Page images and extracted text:
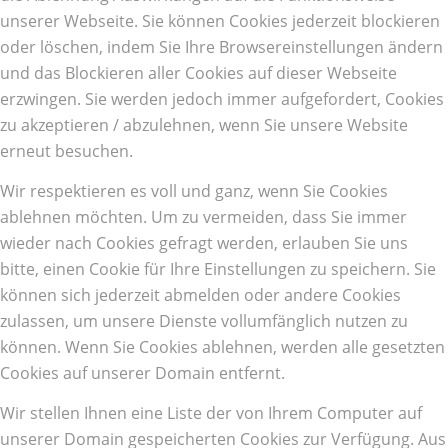
unserer Webseite. Sie können Cookies jederzeit blockieren
oder löschen, indem Sie Ihre Browsereinstellungen ändern
und das Blockieren aller Cookies auf dieser Webseite
erzwingen. Sie werden jedoch immer aufgefordert, Cookies
zu akzeptieren / abzulehnen, wenn Sie unsere Website
erneut besuchen.
Wir respektieren es voll und ganz, wenn Sie Cookies
ablehnen möchten. Um zu vermeiden, dass Sie immer
wieder nach Cookies gefragt werden, erlauben Sie uns
bitte, einen Cookie für Ihre Einstellungen zu speichern. Sie
können sich jederzeit abmelden oder andere Cookies
zulassen, um unsere Dienste vollumfänglich nutzen zu
können. Wenn Sie Cookies ablehnen, werden alle gesetzten
Cookies auf unserer Domain entfernt.
Wir stellen Ihnen eine Liste der von Ihrem Computer auf
unserer Domain gespeicherten Cookies zur Verfügung. Aus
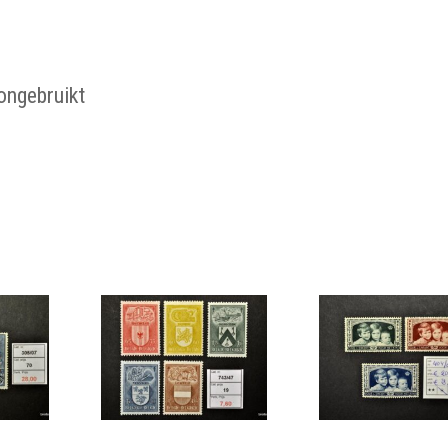
ongebruikt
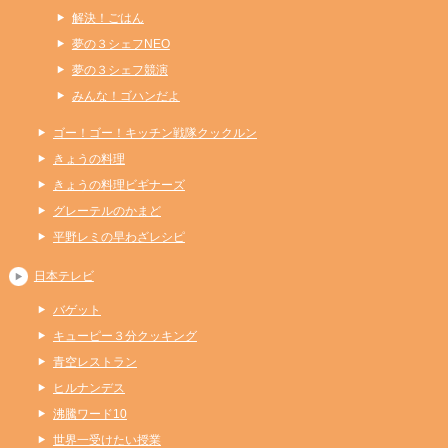
解決！ごはん
夢の３シェフNEO
夢の３シェフ競演
みんな！ゴハンだよ
ゴー！ゴー！キッチン戦隊クックルン
きょうの料理
きょうの料理ビギナーズ
グレーテルのかまど
平野レミの早わざレシピ
日本テレビ
バゲット
キューピー３分クッキング
青空レストラン
ヒルナンデス
沸騰ワード10
世界一受けたい授業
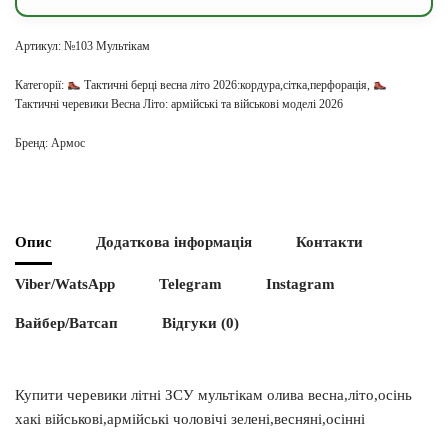
Артикул:
№103 Мультікам
Категорії:
Тактичні берці весна літо 2026:кордура,сітка,перфорація
,
Тактичні черевики Весна Літо: армійські та військові моделі 2026
Бренд:
Армос
Опис
Додаткова інформація
Контакти
Viber/WatsApp
Telegram
Instagram
Вайбер/Ватсап
Відгуки (0)
Купити черевики літні ЗСУ мультікам олива весна,літо,осінь
хакі військові,армійські чоловічі зелені,весняні,осінні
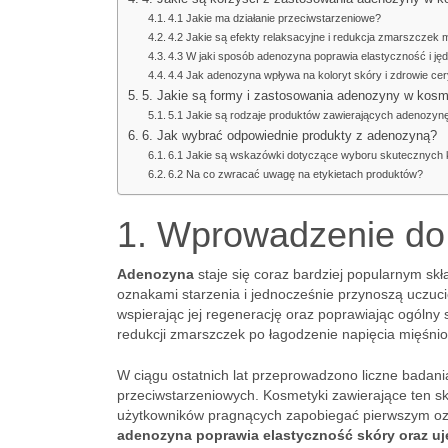
4.1 Jakie ma działanie przeciwstarzeniowe?
4.2 Jakie są efekty relaksacyjne i redukcja zmarszczek
4.3 W jaki sposób adenozyna poprawia elastyczność i ję
4.4 Jak adenozyna wpływa na koloryt skóry i zdrowie ce
5. Jakie są formy i zastosowania adenozyny w kos
5.1 Jakie są rodzaje produktów zawierających adenozyn
6. Jak wybrać odpowiednie produkty z adenozyną?
6.1 Jakie są wskazówki dotyczące wyboru skutecznyc
6.2 Na co zwracać uwagę na etykietach produktów?
1. Wprowadzenie do
Adenozyna
staje się coraz bardziej popularnym sk
oznakami starzenia i jednocześnie przynoszą uczucie
wspierając jej regenerację oraz poprawiając ogóln
redukcji zmarszczek po łagodzenie napięcia mięśn
W ciągu ostatnich lat przeprowadzono liczne badani
przeciwstarzeniowych. Kosmetyki zawierające ten s
użytkowników pragnących zapobiegać pierwszym o
adenozyna poprawia elastyczność skóry oraz ujed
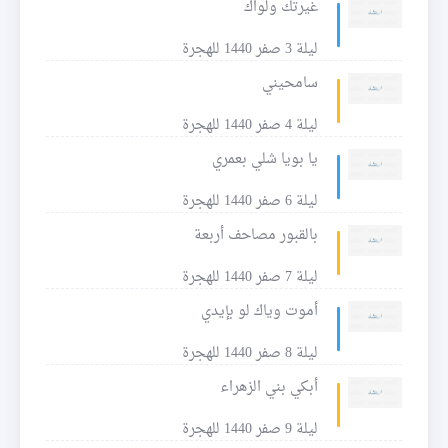
غيرتك ولواك
ليلة 3 صفر 1440 للهجرة
سامحيني
ليلة 4 صفر 1440 للهجرة
يا بويا شلي بعمري
ليلة 6 صفر 1440 للهجرة
بالقبور مصاحف أربعة
ليلة 7 صفر 1440 للهجرة
أموت وياك لو بإيدي
ليلة 8 صفر 1440 للهجرة
أبكي بني الزهراء
ليلة 9 صفر 1440 للهجرة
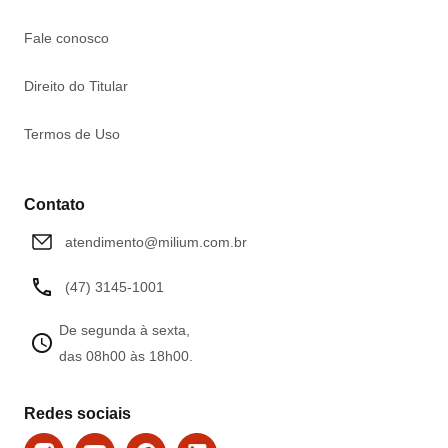
Fale conosco
Direito do Titular
Termos de Uso
Contato
atendimento@milium.com.br
(47) 3145-1001
De segunda à sexta,
das 08h00 às 18h00.
Redes sociais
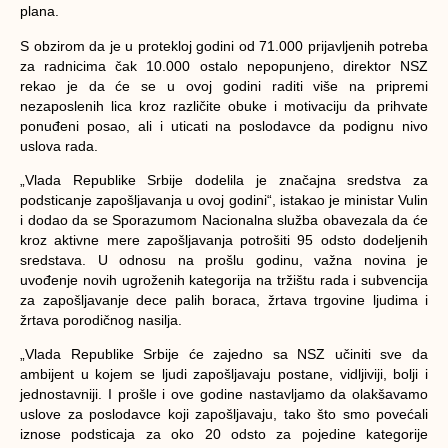
plana.
S obzirom da je u protekloj godini od 71.000 prijavljenih potreba
za radnicima čak 10.000 ostalo nepopunjeno, direktor NSZ
rekao je da će se u ovoj godini raditi više na pripremi
nezaposlenih lica kroz različite obuke i motivaciju da prihvate
ponuđeni posao, ali i uticati na poslodavce da podignu nivo
uslova rada.
„Vlada Republike Srbije dodelila je značajna sredstva za
podsticanje zapošljavanja u ovoj godini“, istakao je ministar Vulin
i dodao da se Sporazumom Nacionalna služba obavezala da će
kroz aktivne mere zapošljavanja potrošiti 95 odsto dodeljenih
sredstava. U odnosu na prošlu godinu, važna novina je
uvođenje novih ugroženih kategorija na tržištu rada i subvencija
za zapošljavanje dece palih boraca, žrtava trgovine ljudima i
žrtava porodičnog nasilja.
„Vlada Republike Srbije će zajedno sa NSZ učiniti sve da
ambijent u kojem se ljudi zapošljavaju postane, vidljiviji, bolji i
jednostavniji. I prošle i ove godine nastavljamo da olakšavamo
uslove za poslodavce koji zapošljavaju, tako što smo povećali
iznose podsticaja za oko 20 odsto za pojedine kategorije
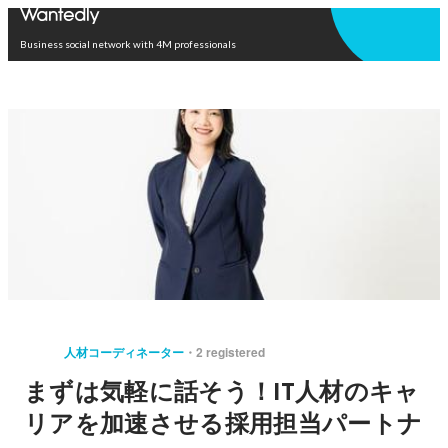
Open in app
Business social network with 4M professionals
人材コーディネーター
2 registered
まずは気軽に話そう！IT人材のキャ
リアを加速させる採用担当パートナ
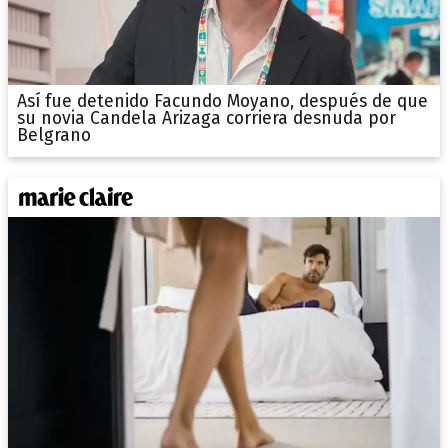
Así fue detenido Facundo Moyano, después de que
su novia Candela Arizaga corriera desnuda por
Belgrano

## To do
This exercise asks for the data above to be given again exactly, without pictures.

## Exercise output
unserer Webseite. Sie können Cookies jederzeit blockieren
oder löschen, indem Sie Ihre Browsereinstellungen ändern
und das Blockieren aller Cookies auf dieser Webseite
erzwingen. Sie werden jedoch immer aufgefordert, Cookies
zu akzeptieren / abzulehnen, wenn Sie unsere Website
erneut besuchen.
Wir respektieren es voll und ganz, wenn Sie Cookies
ablehnen möchten. Um zu vermeiden, dass Sie immer
wieder nach Cookies gefragt werden, erlauben Sie uns
bitte, einen Cookie für Ihre Einstellungen zu speichern. Sie
können sich jederzeit abmelden oder andere Cookies
zulassen, um unsere Dienste vollumfänglich nutzen zu
können. Wenn Sie Cookies ablehnen, werden alle gesetzten
Cookies auf unserer Domain entfernt.
Wir stellen Ihnen eine Liste der von Ihrem Computer auf
unserer Domain gespeicherten Cookies zur Verfügung. Aus
ongebruikt
解決！ごはん
夢の３シェフNEO
夢の３シェフ競演
みんな！ゴハンだよ
ゴー！ゴー！キッチン戦隊クックルン
きょうの料理
きょうの料理ビギナーズ
グレーテルのかまど
平野レミの早わざレシピ
日本テレビ
バゲット
キューピー３分クッキング
青空レストラン
ヒルナンデス
沸騰ワード10
世界一受けたい授業
Артикул:
№103 Мультікам
Категорії:
Тактичні берці весна літо 2026:кордура,сітка,перфорація
,
Тактичні черевики Весна Літо: армійські та військові моделі 2026
Бренд:
Армос
Опис
Додаткова інформація
Контакти
Viber/WatsApp
Telegram
Instagram
Вайбер/Ватсап
Відгуки (0)
Купити черевики літні ЗСУ мультікам олива весна,літо,осінь
хакі військові,армійські чоловічі зелені,весняні,осінні
4.1 Jakie ma działanie przeciwstarzeniowe?
4.2 Jakie są efekty relaksacyjne i redukcja zmarszczek
4.3 W jaki sposób adenozyna poprawia elastyczność i ję
4.4 Jak adenozyna wpływa na koloryt skóry i zdrowie ce
5. Jakie są formy i zastosowania adenozyny w kos
5.1 Jakie są rodzaje produktów zawierających adenozyn
6. Jak wybrać odpowiednie produkty z adenozyną?
6.1 Jakie są wskazówki dotyczące wyboru skutecznyc
6.2 Na co zwracać uwagę na etykietach produktów?
1. Wprowadzenie do
Adenozyna
staje się coraz bardziej popularnym sk
oznakami starzenia i jednocześnie przynoszą uczucie
wspierając jej regenerację oraz poprawiając ogóln
redukcji zmarszczek po łagodzenie napięcia mięśn
W ciągu ostatnich lat przeprowadzono liczne badani
przeciwstarzeniowych. Kosmetyki zawierające ten s
użytkowników pragnących zapobiegać pierwszym o
adenozyna poprawia elastyczność skóry oraz ujed
غيرتك ولواك
ليلة 3 صفر 1440 للهجرة
سامحيني
ليلة 4 صفر 1440 للهجرة
يا بويا شلي بعمري
ليلة 6 صفر 1440 للهجرة
بالقبور مصاحف أربعة
ليلة 7 صفر 1440 للهجرة
أموت وياك لو بإيدي
ليلة 8 صفر 1440 للهجرة
أبكي بني الزهراء
ليلة 9 صفر 1440 للهجرة
Fale conosco
Direito do Titular
Termos de Uso
Contato
atendimento@milium.com.br
(47) 3145-1001
De segunda à sexta,
das 08h00 às 18h00.
Redes sociais
plana.
S obzirom da je u protekloj godini od 71.000 prijavljenih potreba
za radnicima čak 10.000 ostalo nepopunjeno, direktor NSZ
rekao je da će se u ovoj godini raditi više na pripremi
nezaposlenih lica kroz različite obuke i motivaciju da prihvate
ponuđeni posao, ali i uticati na poslodavce da podignu nivo
uslova rada.
„Vlada Republike Srbije dodelila je značajna sredstva za
podsticanje zapošljavanja u ovoj godini“, istakao je ministar Vulin
i dodao da se Sporazumom Nacionalna služba obavezala da će
kroz aktivne mere zapošljavanja potrošiti 95 odsto dodeljenih
sredstava. U odnosu na prošlu godinu, važna novina je
uvođenje novih ugroženih kategorija na tržištu rada i subvencija
za zapošljavanje dece palih boraca, žrtava trgovine ljudima i
žrtava porodičnog nasilja.
„Vlada Republike Srbije će zajedno sa NSZ učiniti sve da
ambijent u kojem se ljudi zapošljavaju postane, vidljiviji, bolji i
jednostavniji. I prošle i ove godine nastavljamo da olakšavamo
uslove za poslodavce koji zapošljavaju, tako što smo povećali
iznose podsticaja za oko 20 odsto za pojedine kategorije
Open in app
Business social network with 4M professionals
人材コーディネーター
2 registered
まずは気軽に話そう！IT人材のキャ
リアを加速させる採用担当パートナ
Así fue detenido Facundo Moyano, después de que
su novia Candela Arizaga corriera desnuda por
Belgrano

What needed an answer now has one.